Says CEO Tanya Raynes: “As we move forward it is important for us to make clear to our people internally and externally who we are and what we offer. It is important to have a single identity that spans all of our disciplines. It reaffirms our commitment to a full service approach and prevents the confusion that potentially could arise from having the two different names whenever we are trying to promote anything.

“We have a core product which is private jet management, supported through this strong multidisciplinary team. We need the market to understand that what we are offering is pan-European. We do operate across Europe and we have a global operation and a world-wide AOC, so having Bristol in the name probably didn't help with clarifying our position.”

Centreline currently has seven Citations in its fleet as well as having welcomed a Legacy 500 and Falcon 2000LXS in the last 12 months.

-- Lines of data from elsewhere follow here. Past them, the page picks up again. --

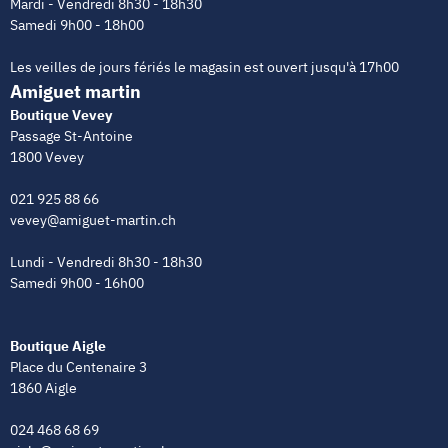
Mardi - Vendredi 8h30 - 18h30
Samedi 9h00 - 18h00
Les veilles de jours fériés le magasin est ouvert jusqu'à 17h00
Amiguet martin
Boutique Vevey
Passage St-Antoine
1800 Vevey
021 925 88 66
vevey@amiguet-martin.ch
Lundi - Vendredi 8h30 - 18h30
Samedi 9h00 - 16h00
Boutique Aigle
Place du Centenaire 3
1860 Aigle
024 468 68 69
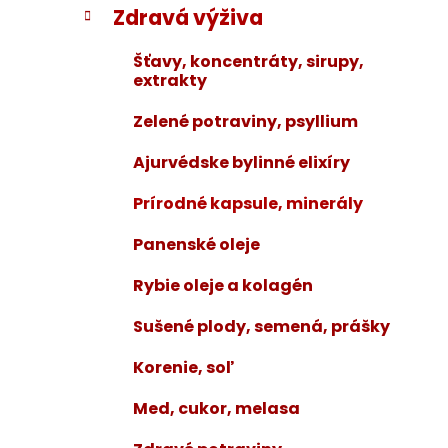
Zdravá výživa
i
a
e
n
Šťavy, koncentráty, sirupy,
e
extrakty
l
Zelené potraviny, psyllium
Ajurvédske bylinné elixíry
Prírodné kapsule, minerály
Panenské oleje
Rybie oleje a kolagén
Sušené plody, semená, prášky
Korenie, soľ
Med, cukor, melasa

These latest additions have provided a platform for the worldwide AOC, and the Legacy was the first of its type to be UK-registered.

MD Phil Brockwell explains the Bristol distinction: “Bristol is our operations and maintenance base and we have an FBO here that is highly supportive of our manage-ment and charter product but has many more movements from third-party clients. Our aircraft are based in Luton, Palma, Guernsey, Manchester, Biggin Hill and Dunsfold, so we are not very Bristol-centric with our operations; it is just where we man it from. So this is another reason why Bristol doesn't need to be in the name. This rebrand 'renews our vows' to our clients.”

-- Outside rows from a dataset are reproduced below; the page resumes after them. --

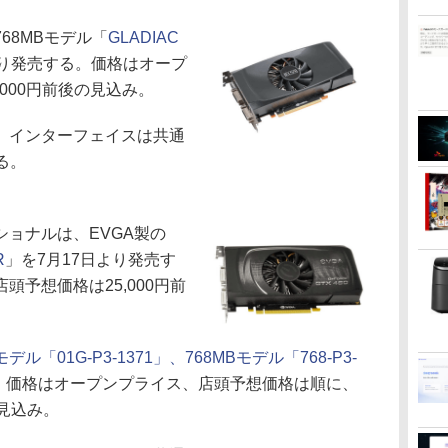
68MBモデル「
GLADIAC
より発売する。価格はオープ
000円前後の見込み。
。インターフェイスは共通
える。
ョナルは、EVGA製の
R
」を7月17日より発売す
予想価格は25,000円前
モデル「01G-P3-1371」、768MBモデル「768-P3-
。価格はオープンプライス、店頭予想価格は順に、
の見込み。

Adds Raynes: “We are still going to be UK-based and G-registered, despite the fact that the company was purchased by Guernsey-based Pula at the start of this year. We do continue to look for opportunities in Guernsey, Jersey, Isle of Man and so on. The sale of the company leaves us in a position where the remaining management team feels fully supported in terms of our strategy for growth and progression, including this rebrand.

“With any of our aircraft types, taking on more than one is always an attractive option for the operator and for the customer. With the Legacy 500 we have proved ourselves in terms of our capability to take on and manage an aircraft of that type, and it is certainly proving very popular in the marketplace. We would like more, no doubt about it, but it is a steady process,” Raynes says.

“The Legacy 500 was the first of its type to be registered in the UK and one of the first in Europe, so that has been very productive for us in terms of proving our strength and capability as a team.”